**Raw data**:
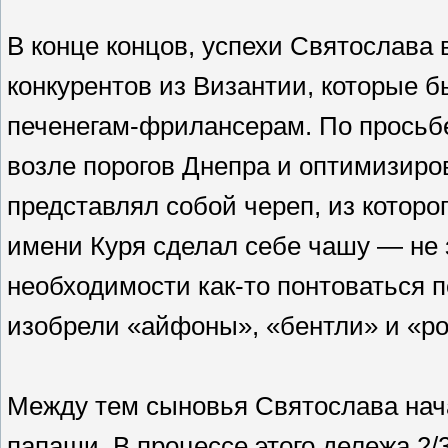
В конце концов, успехи Святослава
конкурентов из Византии, которые 
печенегам-фрилансерам. По просьб
возле порогов Днепра и оптимизиро
представлял собой череп, из которо
имени Куря сделал себе чашу — не 
необходимости как-то понтоваться 
изобрели «айфоны», «бентли» и «ро
Между тем сыновья Святослава нач
папаши. В процессе этого дележа 2/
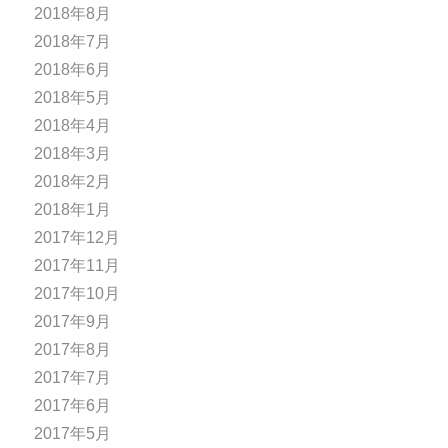
2018年8月
2018年7月
2018年6月
2018年5月
2018年4月
2018年3月
2018年2月
2018年1月
2017年12月
2017年11月
2017年10月
2017年9月
2017年8月
2017年7月
2017年6月
2017年5月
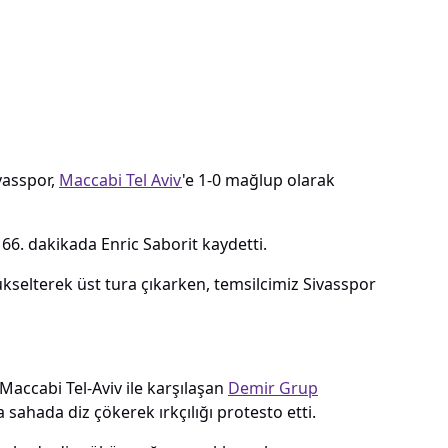
vasspor,
Maccabi Tel Aviv
'e 1-0 mağlup olarak
 66. dakikada Enric Saborit kaydetti.
ükselterek üst tura çıkarken, temsilcimiz Sivasspor
accabi Tel-Aviv ile karşılaşan
Demir Grup
 sahada diz çökerek ırkçılığı protesto etti.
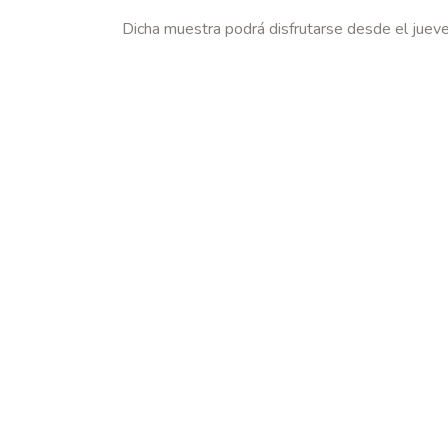
Dicha muestra podrá disfrutarse desde el jueve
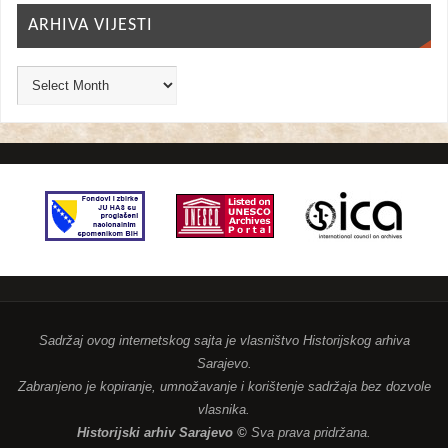
ARHIVA VIJESTI
Sadržaj ovog internetskog sajta je vlasništvo Historijskog arhiva
Sarajevo.
Zabranjeno je kopiranje, umnožavanje i korištenje sadržaja bez dozvole
vlasnika.
Historijski arhiv Sarajevo ©
Sva prava pridržana.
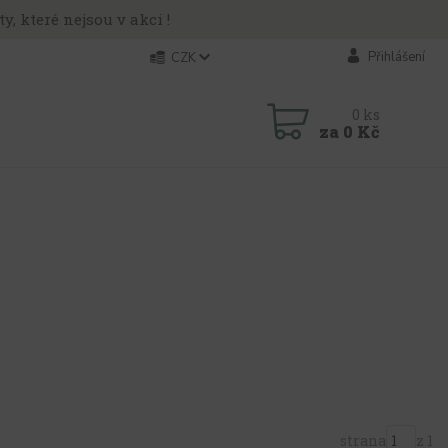
y, které nejsou v akci !
Přihlášení
CZK
0
ks
za
0 Kč
strana
z 1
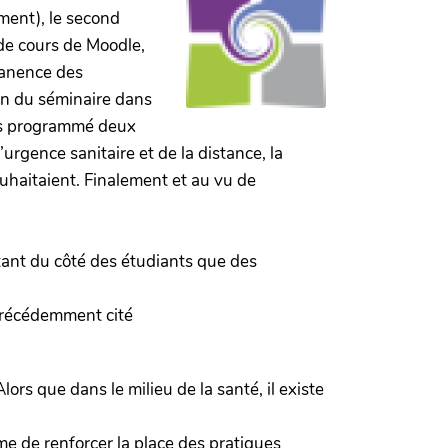
ment), le second
 de cours de Moodle,
manence des
on du séminaire dans
vons programmé deux
rgence sanitaire et de la distance, la
souhaitaient. Finalement et au vu de
 tant du côté des étudiants que des
récédemment cité
rs que dans le milieu de la santé, il existe
e de renforcer la place des pratiques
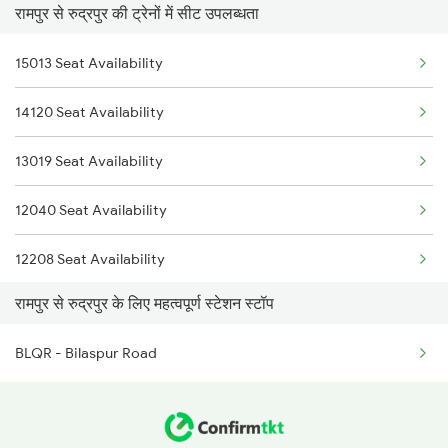
रामपुर से रुद्रपुर की ट्रेनों में सीट उपलब्धता
4689 Jammu Garib Rath
3010 Ynrk Hwh Spl
15013 Seat Availability
4690 Kgm Garib Rath
3151 Koaa Jat Spl
14120 Seat Availability
5013 Ranikhet Spl
3152 Kolkata Spl
13019 Seat Availability
5014 Ranikhet Spl
3307 Dhn Fzr Spl
12040 Seat Availability
4693 Cnb Jat Sf Spl
12208 Seat Availability
12039 Ndls Shatabadi
रामपुर से रुद्रपुर के लिए महत्वपूर्ण स्टेशन स्टॉप
15035 Seat Availability
12040 Kathgodam Shtbdi
BLQR - Bilaspur Road
12091 Seat Availability
12091 Janshatabdi Exp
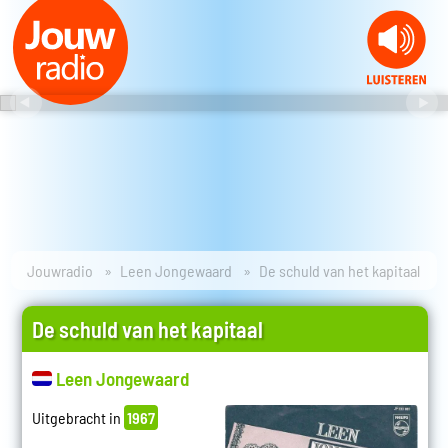
Jouwradio
Leen Jongewaard
De schuld van het kapitaal
De schuld van het kapitaal
Leen Jongewaard
Uitgebracht in
1967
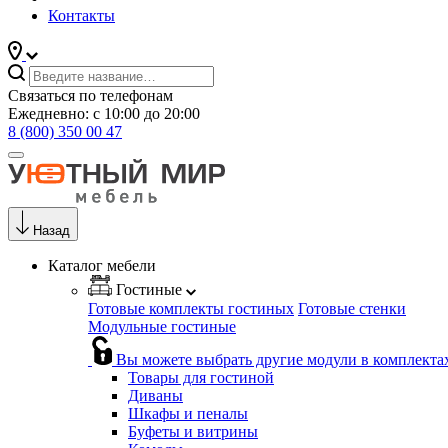
Контакты
Связаться по телефонам
Ежедневно: с 10:00 до 20:00
8 (800) 350 00 47
Назад
Каталог мебели
Гостиные
Готовые комплекты гостиных
Готовые стенки
Модульные гостиные
Вы можете выбрать другие модули в комплекта
Товары для гостиной
Диваны
Шкафы и пеналы
Буфеты и витрины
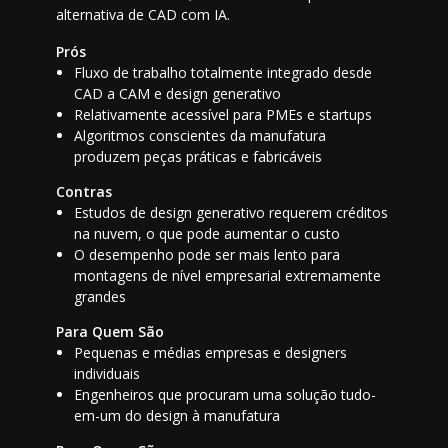
alternativa de CAD com IA.
Prós
Fluxo de trabalho totalmente integrado desde
CAD a CAM e design generativo
Relativamente acessível para PMEs e startups
Algoritmos conscientes da manufatura
produzem peças práticas e fabricáveis
Contras
Estudos de design generativo requerem créditos
na nuvem, o que pode aumentar o custo
O desempenho pode ser mais lento para
montagens de nível empresarial extremamente
grandes
Para Quem São
Pequenas e médias empresas e designers
individuais
Engenheiros que procuram uma solução tudo-
em-um do design à manufatura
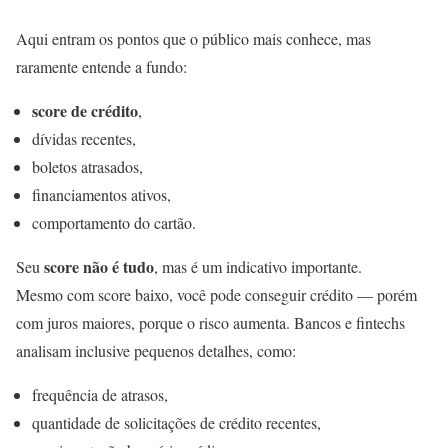
Aqui entram os pontos que o público mais conhece, mas
raramente entende a fundo:
score de crédito
,
dívidas recentes,
boletos atrasados,
financiamentos ativos,
comportamento do cartão.
score não é tudo
Seu
, mas é um indicativo importante.
Mesmo com score baixo, você pode conseguir crédito — porém
com juros maiores, porque o risco aumenta. Bancos e fintechs
analisam inclusive pequenos detalhes, como:
frequência de atrasos,
quantidade de solicitações de crédito recentes,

**Task instructions**: Rewrite the data above as a Markdown table with two columns, "Row" and "Text": number each line of text in order and skip blank lines. Leave the pictures out.

**Result**:
| Row | Text |
|---|---|
| 1 | В конце концов, успехи Святослава |
| 2 | конкурентов из Византии, которые  |
| 3 | печенегам-фрилансерам. По просьб |
| 4 | возле порогов Днепра и оптимизиро |
| 5 | представлял собой череп, из которо |
| 6 | имени Куря сделал себе чашу — не  |
| 7 | необходимости как-то понтоваться  |
| 8 | изобрели «айфоны», «бентли» и «ро |
| 9 | Между тем сыновья Святослава нач |
| 10 | папаши. В процессе этого дележа 2/ |
| 11 | 2018年8月 |
| 12 | 2018年7月 |
| 13 | 2018年6月 |
| 14 | 2018年5月 |
| 15 | 2018年4月 |
| 16 | 2018年3月 |
| 17 | 2018年2月 |
| 18 | 2018年1月 |
| 19 | 2017年12月 |
| 20 | 2017年11月 |
| 21 | 2017年10月 |
| 22 | 2017年9月 |
| 23 | 2017年8月 |
| 24 | 2017年7月 |
| 25 | 2017年6月 |
| 26 | 2017年5月 |
| 27 | vasspor, |
| 28 | Maccabi Tel Aviv |
| 29 | 'e 1-0 mağlup olarak |
| 30 |  66. dakikada Enric Saborit kaydetti. |
| 31 | ükselterek üst tura çıkarken, temsilcimiz Sivasspor |
| 32 | accabi Tel-Aviv ile karşılaşan |
| 33 | Demir Grup |
| 34 |  sahada diz çökerek ırkçılığı protesto etti. |
| 35 | Dicha muestra podrá disfrutarse desde el jueve |
| 36 | ARHIVA VIJESTI |
| 37 | Sadržaj ovog internetskog sajta je vlasništvo Historijskog arhiva |
| 38 | Sarajevo. |
| 39 | Zabranjeno je kopiranje, umnožavanje i korištenje sadržaja bez dozvole |
| 40 | vlasnika. |
| 41 | Historijski arhiv Sarajevo © |
| 42 | Sva prava pridržana. |
| 43 | y, které nejsou v akci ! |
| 44 | Přihlášení |
| 45 | CZK |
| 46 | 0 |
| 47 | ks |
| 48 | za |
| 49 | 0 Kč |
| 50 | strana |
| 51 | z 1 |
| 52 | ment), le second |
| 53 |  de cours de Moodle, |
| 54 | manence des |
| 55 | on du séminaire dans |
| 56 | vons programmé deux |
| 57 | rgence sanitaire et de la distance, la |
| 58 | souhaitaient. Finalement et au vu de |
| 59 |  tant du côté des étudiants que des |
| 60 | récédemment cité |
| 61 | rs que dans le milieu de la santé, il existe |
| 62 | e de renforcer la place des pratiques |
| 63 | रामपुर से रुद्रपुर की ट्रेनों में सीट उपलब्धता |
| 64 | 4689 Jammu Garib Rath |
| 65 | 3010 Ynrk Hwh Spl |
| 66 | 15013 Seat Availability |
| 67 | 4690 Kgm Garib Rath |
| 68 | 3151 Koaa Jat Spl |
| 69 | 14120 Seat Availability |
| 70 | 5013 Ranikhet Spl |
| 71 | 3152 Kolkata Spl |
| 72 | 13019 Seat Availability |
| 73 | 5014 Ranikhet Spl |
| 74 | 3307 Dhn Fzr Spl |
| 75 | 12040 Seat Availability |
| 76 | 4693 Cnb Jat Sf Spl |
| 77 | 12208 Seat Availability |
| 78 | 12039 Ndls Shatabadi |
| 79 | रामपुर से रुद्रपुर के लिए महत्वपूर्ण स्टेशन स्टॉप |
| 80 | 15035 Seat Availability |
| 81 | 12040 Kathgodam Shtbdi |
| 82 | BLQR - Bilaspur Road |
| 83 | 12091 Seat Availability |
| 84 | 12091 Janshatabdi Exp |
| 85 | Jouwradio |
| 86 | Leen Jongewaard |
| 87 | De schuld van het kapitaal |
| 88 | De schuld van het kapitaal |
| 89 | Leen Jongewaard |
| 90 | Uitgebracht in |
| 91 | 1967 |
| 92 | Контакты |
| 93 | Связаться по телефонам |
| 94 | Ежедневно: с 10:00 до 20:00 |
| 95 | 8 (800) 350 00 47 |
| 96 | Назад |
| 97 | Каталог мебели |
| 98 | Гостиные |
| 99 | Готовые комплекты гостиных |
| 100 | Готовые стенки |
| 101 | Модульные гостиные |
| 102 | Вы можете выбрать другие модули в комплекта |
| 103 | Товары для гостиной |
| 104 | Диваны |
| 105 | Шкафы и пеналы |
| 106 | Буфеты и витрины |
| 107 | alternativa de CAD com IA. |
| 108 | Prós |
| 109 | Fluxo de trabalho totalmente integrado desde |
| 110 | CAD a CAM e design generativo |
| 111 | Relativamente acessível para PMEs e startups |
| 112 | Algoritmos conscientes da manufatura |
| 113 | produzem peças práticas e fabricáveis |
| 114 | Contras |
| 115 | Estudos de design generativo requerem créditos |
| 116 | na nuvem, o que pode aumentar o custo |
| 117 | O desempenho pode ser mais lento para |
| 118 | montagens de nível empresarial extremamente |
| 119 | grandes |
| 120 | Para Quem São |
| 121 | Pequenas e médias empresas e designers |
| 122 | individuais |
| 123 | Engenheiros que procuram uma solução tudo- |
| 124 | em-um do design à manufatura |
| 125 | Aqui entram os pontos que o público mais conhece, mas |
| 126 | raramente entende a fundo: |
| 127 | score de crédito |
| 128 | , |
| 129 | dívidas recentes, |
| 130 | boletos atrasados, |
| 131 | financiamentos ativos, |
| 132 | comportamento do cartão. |
| 133 | score não é tudo |
| 134 | Seu |
| 135 | , mas é um indicativo importante. |
| 136 | Mesmo com score baixo, você pode conseguir crédito — porém |
| 137 | com juros maiores, porque o risco aumenta. Bancos e fintechs |
| 138 | analisam inclusive pequenos detalhes, como: |
| 139 | frequência de atrasos, |
| 140 | quantidade de solicitações de crédito recentes, |